Aquellas reuniones a la sombra de la parroquia, reconoce, hicieron nacer en ella una sensibilidad social que ya nunca la abandonó, y que la acabaría acercando a la izquierda, aunque sin militancia política. "Se trataba de convertir al que no era, pero eso conllevaba la caridad --señala--. Hicimos muchas canastillas para ayudar a niños que vivían en el Zumbacón; allí se hacinaban en barracas sin nada de nada muchas familias llegadas de fuera de Córdoba para estar junto a sus parientes encarcelados en la cercana prisión".

--¿Y acentuó la universidad esa tendencia social?

--No, no fui una estudiante politizada, fue la profesión la que me dio una visión social ya no ligada a la religión. Había muchísimo analfabetismo, los niños no iban a la escuela apenas porque los padres se los llevaban a la aceituna o a lo que fuera para ayudar a la familia. Las autoridades no se preocupaban de la escuela, que era malísima, y eso me movilizó mucho.

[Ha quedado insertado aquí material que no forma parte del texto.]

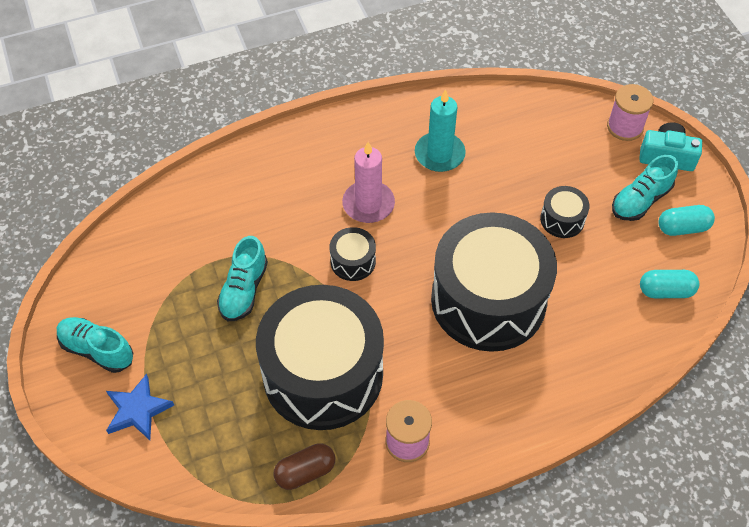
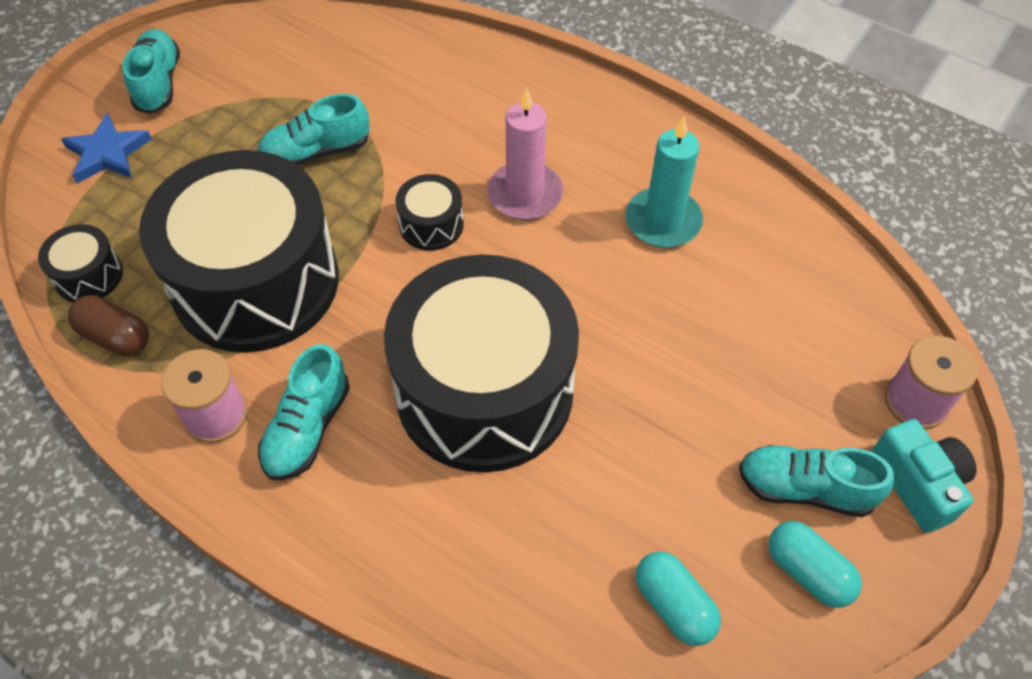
camera: 55 degrees right, 0 degrees up
black drum [540,186,590,238] -> black drum moved to [38,224,123,302]
none -> turquoise shoe [258,344,350,480]

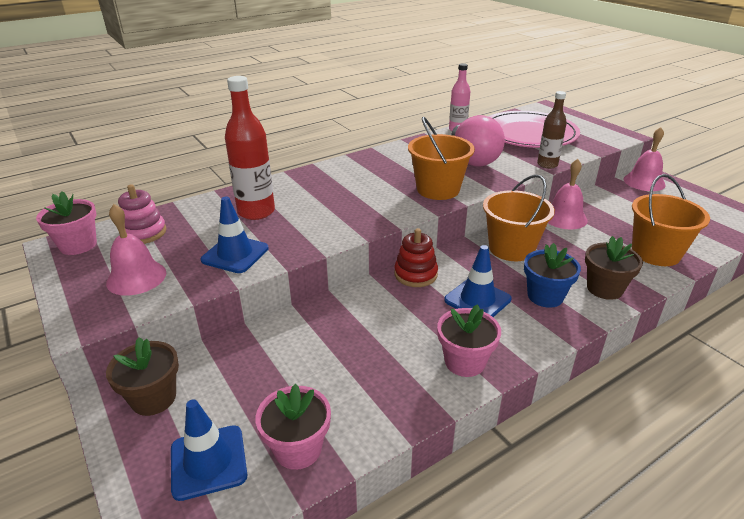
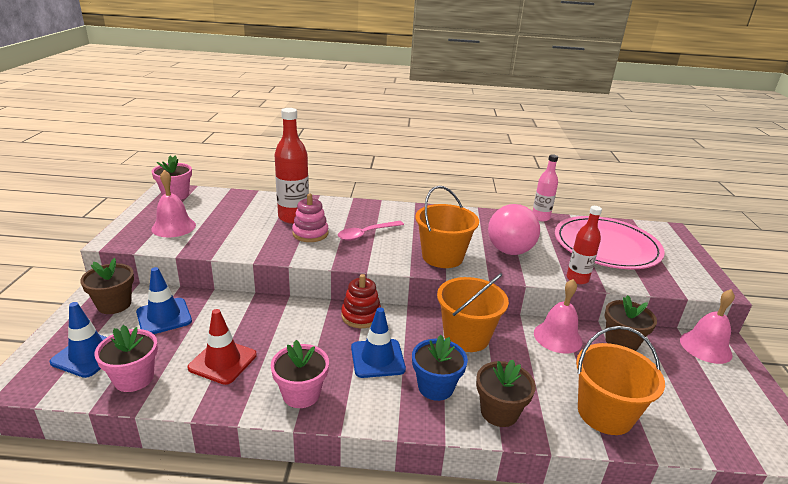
camera: 35 degrees right, 5 degrees down
pink stacking toy [118,184,167,244] -> pink stacking toy moved to [292,194,328,242]
blue traffic cone [200,197,269,273] -> blue traffic cone moved to [136,267,192,334]
brown bottle [537,91,567,169] -> red bottle [567,206,602,284]
none -> red traffic cone [188,309,257,385]
none -> pink spoon [338,221,404,241]
none -> brown flower pot [604,295,657,351]

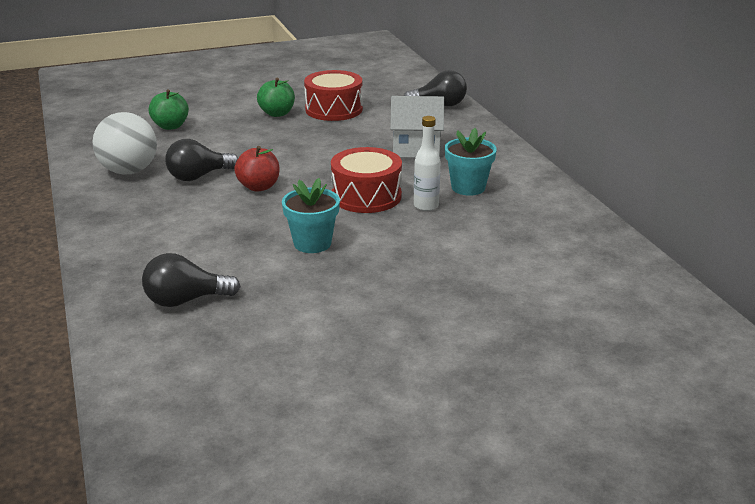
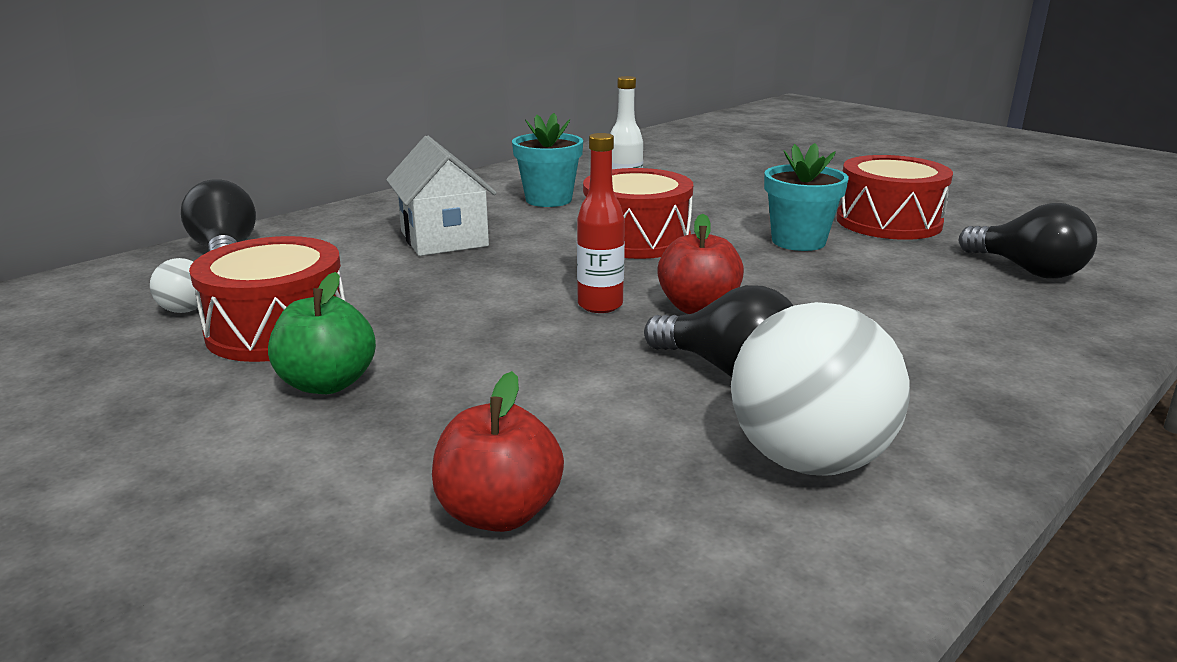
camera: 115 degrees left, 5 degrees down
green apple [149,89,189,130] -> red apple [432,371,564,532]
none -> white ball [150,258,202,313]
none -> red bottle [577,133,625,313]
none -> red drum [836,155,953,240]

--En los años cuarenta estudiar en la Complutense tuvo que ser para una chica de provincias el no va más ¿Cómo lo vivió?

--Yo estuve desde el 46 al 51. Mi facultad, la de Filosofía y Letras, aún tenía huellas de la metralla, porque el frente había estado en la Ciudad Universitaria. En proporción, allí había muchas más mujeres que en otras facultades, casi todas niñas bien, y monjas, muchas monjas. Había cosas buenas, como que Joaquín Rodrigo nos daba clase de música en el paraninfo y aquello se llenaba para oírlo. Ahora, en su mayoría los profesores eran cerradísimos; los habían cogido a lazo porque los de valía o estaban muertos o exiliados.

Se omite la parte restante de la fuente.